- Selected excerpt -
* * * * * * * * *
AnsweredAssumed Answered

issue in using #pragma omp simd

Question asked by Mohamed Husain on Sep 25, 2018
Latest reply on Sep 29, 2018 by Yiping Wang

Not getting altivec instructions on compiling the following code

testsimd.cpp

////////////////////////////////////////

#include <omp.h>

int main()
{
    int LEN=3200;
    int __attribute__ ((aligned(16))) a[LEN], b[LEN], c[LEN];
#pragma omp simd safelen(16) aligned(a:16) aligned(b:16) aligned(c:16)
    for( int i=0; i<LEN; i++ )
* * * * * * * * *
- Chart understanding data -
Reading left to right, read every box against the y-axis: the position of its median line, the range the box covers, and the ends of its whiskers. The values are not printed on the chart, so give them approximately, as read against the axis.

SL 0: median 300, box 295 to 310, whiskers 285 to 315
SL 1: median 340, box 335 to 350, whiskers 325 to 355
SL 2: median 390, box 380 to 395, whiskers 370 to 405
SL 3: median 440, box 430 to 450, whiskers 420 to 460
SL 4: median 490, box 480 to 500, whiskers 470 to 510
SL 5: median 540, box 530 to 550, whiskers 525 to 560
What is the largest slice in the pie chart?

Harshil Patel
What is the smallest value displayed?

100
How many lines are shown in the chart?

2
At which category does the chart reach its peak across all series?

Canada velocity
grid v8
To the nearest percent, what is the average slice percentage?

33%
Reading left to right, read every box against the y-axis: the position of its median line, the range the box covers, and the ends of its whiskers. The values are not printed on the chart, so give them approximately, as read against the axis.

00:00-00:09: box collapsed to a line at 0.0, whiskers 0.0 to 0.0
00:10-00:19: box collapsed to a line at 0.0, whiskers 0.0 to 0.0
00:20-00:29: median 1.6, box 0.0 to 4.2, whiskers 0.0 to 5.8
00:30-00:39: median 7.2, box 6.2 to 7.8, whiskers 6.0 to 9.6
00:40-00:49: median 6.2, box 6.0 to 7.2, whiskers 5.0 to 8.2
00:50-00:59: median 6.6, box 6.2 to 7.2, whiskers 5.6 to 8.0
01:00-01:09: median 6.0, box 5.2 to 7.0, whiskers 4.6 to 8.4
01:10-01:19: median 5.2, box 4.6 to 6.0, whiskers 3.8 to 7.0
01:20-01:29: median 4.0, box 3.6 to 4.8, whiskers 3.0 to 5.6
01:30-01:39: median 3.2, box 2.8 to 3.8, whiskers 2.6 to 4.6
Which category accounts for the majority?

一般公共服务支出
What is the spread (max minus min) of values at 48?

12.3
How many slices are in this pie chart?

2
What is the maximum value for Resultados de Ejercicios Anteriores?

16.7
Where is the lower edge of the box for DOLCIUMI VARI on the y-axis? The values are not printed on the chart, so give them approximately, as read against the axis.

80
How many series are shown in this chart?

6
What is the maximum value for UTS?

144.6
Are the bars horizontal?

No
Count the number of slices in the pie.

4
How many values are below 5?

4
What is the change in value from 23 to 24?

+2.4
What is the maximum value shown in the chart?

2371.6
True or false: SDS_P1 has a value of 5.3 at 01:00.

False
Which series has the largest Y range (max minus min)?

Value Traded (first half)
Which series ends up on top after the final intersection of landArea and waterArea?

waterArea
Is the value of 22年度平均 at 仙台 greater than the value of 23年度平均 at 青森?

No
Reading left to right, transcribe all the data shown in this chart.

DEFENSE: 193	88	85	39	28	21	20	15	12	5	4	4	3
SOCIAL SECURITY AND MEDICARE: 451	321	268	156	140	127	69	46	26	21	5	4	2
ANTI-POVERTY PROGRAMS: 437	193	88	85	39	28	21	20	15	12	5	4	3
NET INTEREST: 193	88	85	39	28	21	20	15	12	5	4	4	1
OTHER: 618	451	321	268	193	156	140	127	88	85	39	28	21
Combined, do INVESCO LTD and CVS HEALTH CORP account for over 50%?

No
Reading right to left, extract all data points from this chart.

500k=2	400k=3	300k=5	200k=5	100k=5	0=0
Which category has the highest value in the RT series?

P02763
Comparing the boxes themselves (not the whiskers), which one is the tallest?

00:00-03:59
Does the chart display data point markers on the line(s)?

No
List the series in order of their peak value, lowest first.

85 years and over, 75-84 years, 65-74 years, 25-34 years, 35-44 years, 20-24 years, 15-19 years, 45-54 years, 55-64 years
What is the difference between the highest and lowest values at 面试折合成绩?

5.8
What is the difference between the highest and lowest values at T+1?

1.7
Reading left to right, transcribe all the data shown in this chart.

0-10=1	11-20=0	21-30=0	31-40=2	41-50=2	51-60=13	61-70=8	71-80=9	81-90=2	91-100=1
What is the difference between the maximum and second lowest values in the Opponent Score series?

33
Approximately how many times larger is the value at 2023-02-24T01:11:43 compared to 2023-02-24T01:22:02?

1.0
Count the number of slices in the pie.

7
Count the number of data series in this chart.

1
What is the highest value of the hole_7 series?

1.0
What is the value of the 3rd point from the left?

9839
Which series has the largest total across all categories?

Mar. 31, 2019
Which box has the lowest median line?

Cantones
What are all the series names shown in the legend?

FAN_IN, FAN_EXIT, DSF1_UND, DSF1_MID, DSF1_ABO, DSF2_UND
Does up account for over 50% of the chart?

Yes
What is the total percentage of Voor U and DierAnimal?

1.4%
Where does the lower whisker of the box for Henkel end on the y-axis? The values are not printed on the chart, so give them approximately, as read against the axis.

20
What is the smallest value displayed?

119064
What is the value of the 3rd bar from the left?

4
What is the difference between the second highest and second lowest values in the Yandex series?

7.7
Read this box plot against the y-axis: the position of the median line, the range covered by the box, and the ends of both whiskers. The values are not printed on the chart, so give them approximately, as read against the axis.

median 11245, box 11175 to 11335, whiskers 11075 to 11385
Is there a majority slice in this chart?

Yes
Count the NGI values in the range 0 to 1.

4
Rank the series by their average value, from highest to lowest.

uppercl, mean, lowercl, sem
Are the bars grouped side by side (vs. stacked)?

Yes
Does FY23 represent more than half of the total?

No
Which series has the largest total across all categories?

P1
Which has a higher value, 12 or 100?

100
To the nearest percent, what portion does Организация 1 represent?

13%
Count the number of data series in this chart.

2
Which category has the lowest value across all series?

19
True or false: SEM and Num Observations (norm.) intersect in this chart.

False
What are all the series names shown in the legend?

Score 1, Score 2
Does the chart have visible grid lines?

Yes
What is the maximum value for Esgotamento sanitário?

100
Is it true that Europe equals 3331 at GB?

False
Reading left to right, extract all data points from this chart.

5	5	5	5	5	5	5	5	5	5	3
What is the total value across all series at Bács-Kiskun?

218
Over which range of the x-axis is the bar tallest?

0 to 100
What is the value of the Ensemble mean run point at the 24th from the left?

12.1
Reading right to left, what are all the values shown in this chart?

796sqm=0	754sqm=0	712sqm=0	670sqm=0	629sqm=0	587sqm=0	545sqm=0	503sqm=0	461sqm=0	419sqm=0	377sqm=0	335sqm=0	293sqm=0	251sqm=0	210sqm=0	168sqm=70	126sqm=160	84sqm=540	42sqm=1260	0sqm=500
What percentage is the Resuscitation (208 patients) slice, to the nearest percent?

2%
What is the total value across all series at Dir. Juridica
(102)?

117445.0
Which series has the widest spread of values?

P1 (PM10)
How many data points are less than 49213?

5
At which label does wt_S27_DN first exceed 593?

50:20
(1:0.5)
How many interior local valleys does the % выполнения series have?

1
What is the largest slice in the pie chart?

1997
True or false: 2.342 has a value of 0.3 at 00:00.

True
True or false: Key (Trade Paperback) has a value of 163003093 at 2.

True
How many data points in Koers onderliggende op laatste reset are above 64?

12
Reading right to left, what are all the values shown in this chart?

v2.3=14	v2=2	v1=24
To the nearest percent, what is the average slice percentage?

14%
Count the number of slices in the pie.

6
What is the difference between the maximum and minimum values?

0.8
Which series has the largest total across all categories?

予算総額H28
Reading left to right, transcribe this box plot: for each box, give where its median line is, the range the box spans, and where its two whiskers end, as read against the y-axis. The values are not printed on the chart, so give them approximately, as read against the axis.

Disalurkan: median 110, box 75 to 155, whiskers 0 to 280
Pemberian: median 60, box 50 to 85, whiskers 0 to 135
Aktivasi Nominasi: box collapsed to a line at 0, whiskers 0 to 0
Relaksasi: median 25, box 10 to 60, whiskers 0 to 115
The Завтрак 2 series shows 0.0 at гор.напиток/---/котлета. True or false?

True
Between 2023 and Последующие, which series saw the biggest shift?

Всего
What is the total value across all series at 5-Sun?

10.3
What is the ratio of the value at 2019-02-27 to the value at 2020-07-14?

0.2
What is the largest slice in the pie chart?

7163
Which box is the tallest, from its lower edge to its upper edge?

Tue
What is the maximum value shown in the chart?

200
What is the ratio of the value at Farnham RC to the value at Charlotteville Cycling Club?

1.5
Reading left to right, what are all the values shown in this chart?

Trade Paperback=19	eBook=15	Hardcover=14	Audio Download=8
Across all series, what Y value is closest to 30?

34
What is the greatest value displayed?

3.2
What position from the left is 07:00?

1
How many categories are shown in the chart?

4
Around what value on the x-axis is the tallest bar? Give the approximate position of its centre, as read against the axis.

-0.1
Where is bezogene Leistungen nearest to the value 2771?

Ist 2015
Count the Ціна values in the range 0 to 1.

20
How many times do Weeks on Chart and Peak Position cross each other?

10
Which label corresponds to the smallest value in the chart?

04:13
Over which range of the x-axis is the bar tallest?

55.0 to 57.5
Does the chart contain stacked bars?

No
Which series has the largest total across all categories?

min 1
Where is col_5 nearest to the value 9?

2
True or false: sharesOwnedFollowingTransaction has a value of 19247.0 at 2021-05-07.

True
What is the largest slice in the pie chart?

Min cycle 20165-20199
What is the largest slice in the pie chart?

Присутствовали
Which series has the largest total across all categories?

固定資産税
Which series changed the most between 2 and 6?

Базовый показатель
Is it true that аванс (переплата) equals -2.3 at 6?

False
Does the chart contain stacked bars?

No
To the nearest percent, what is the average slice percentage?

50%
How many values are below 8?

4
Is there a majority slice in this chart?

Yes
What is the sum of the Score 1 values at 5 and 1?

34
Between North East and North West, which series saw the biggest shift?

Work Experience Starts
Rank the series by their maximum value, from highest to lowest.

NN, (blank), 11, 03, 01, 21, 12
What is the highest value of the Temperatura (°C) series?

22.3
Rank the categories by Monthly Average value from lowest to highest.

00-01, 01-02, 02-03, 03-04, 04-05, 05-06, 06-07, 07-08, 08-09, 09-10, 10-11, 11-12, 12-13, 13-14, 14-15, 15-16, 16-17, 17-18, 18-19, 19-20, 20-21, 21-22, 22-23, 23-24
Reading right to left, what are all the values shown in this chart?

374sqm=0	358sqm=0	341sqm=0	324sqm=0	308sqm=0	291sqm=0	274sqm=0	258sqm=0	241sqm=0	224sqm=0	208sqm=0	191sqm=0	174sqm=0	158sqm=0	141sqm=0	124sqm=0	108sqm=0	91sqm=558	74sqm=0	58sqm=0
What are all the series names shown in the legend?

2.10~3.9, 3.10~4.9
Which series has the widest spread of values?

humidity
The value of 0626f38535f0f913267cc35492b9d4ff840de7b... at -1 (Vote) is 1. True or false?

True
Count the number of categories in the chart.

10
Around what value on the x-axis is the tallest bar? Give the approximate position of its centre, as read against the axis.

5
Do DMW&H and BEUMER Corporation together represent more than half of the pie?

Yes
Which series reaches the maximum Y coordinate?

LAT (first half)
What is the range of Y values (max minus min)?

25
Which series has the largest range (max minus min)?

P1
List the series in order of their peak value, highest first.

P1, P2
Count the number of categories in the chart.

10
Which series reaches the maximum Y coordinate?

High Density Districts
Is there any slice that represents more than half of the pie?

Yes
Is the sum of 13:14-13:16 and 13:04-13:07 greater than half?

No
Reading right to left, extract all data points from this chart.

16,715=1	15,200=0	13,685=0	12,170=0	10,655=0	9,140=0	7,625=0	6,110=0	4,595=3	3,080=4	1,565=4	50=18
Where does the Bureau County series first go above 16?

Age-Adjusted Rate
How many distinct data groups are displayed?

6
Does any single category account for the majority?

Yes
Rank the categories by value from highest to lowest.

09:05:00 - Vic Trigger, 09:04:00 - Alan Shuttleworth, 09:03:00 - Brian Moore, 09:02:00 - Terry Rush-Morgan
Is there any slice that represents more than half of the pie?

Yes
* * * * * * * * *
Answer these questions about the thread on #pragma omp simd:
1. Who asked the question, and on what date?
2. Who posted the latest reply?
3. What value is LEN set to in the code?
The listing has nothing to do with the thread.

- Problem solution -
1. Mohamed Husain, on Sep 25, 2018.
2. Yiping Wang.
3. 3200.